TASK DETAILS:
List every line below that contains the string "horizontal", copying each such line in full.

RECORD SET:
************

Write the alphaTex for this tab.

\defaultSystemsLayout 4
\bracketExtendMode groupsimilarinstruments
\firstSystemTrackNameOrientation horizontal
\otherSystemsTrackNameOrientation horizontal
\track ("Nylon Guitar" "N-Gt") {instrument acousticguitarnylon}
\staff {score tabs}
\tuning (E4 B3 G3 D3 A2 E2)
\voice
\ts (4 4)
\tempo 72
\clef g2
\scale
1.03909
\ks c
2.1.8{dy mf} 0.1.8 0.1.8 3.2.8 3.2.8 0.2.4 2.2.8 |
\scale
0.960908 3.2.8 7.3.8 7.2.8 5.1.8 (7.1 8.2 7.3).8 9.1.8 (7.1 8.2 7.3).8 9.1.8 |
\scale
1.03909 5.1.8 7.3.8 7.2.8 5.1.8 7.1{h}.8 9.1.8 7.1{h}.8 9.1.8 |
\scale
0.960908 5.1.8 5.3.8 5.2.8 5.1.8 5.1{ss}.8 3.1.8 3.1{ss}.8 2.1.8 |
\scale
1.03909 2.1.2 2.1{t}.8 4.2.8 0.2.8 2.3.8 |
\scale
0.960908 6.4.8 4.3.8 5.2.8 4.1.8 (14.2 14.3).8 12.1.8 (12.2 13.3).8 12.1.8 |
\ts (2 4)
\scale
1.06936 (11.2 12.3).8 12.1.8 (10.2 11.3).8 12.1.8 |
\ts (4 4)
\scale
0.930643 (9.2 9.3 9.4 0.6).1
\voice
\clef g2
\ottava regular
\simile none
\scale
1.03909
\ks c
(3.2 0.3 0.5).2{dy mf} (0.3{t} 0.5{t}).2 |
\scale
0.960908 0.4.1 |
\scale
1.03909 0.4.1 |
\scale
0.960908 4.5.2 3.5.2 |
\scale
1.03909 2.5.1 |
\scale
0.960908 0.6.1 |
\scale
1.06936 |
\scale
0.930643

************

OUTPUT FOR THIS TASK:
\firstSystemTrackNameOrientation horizontal
\otherSystemsTrackNameOrientation horizontal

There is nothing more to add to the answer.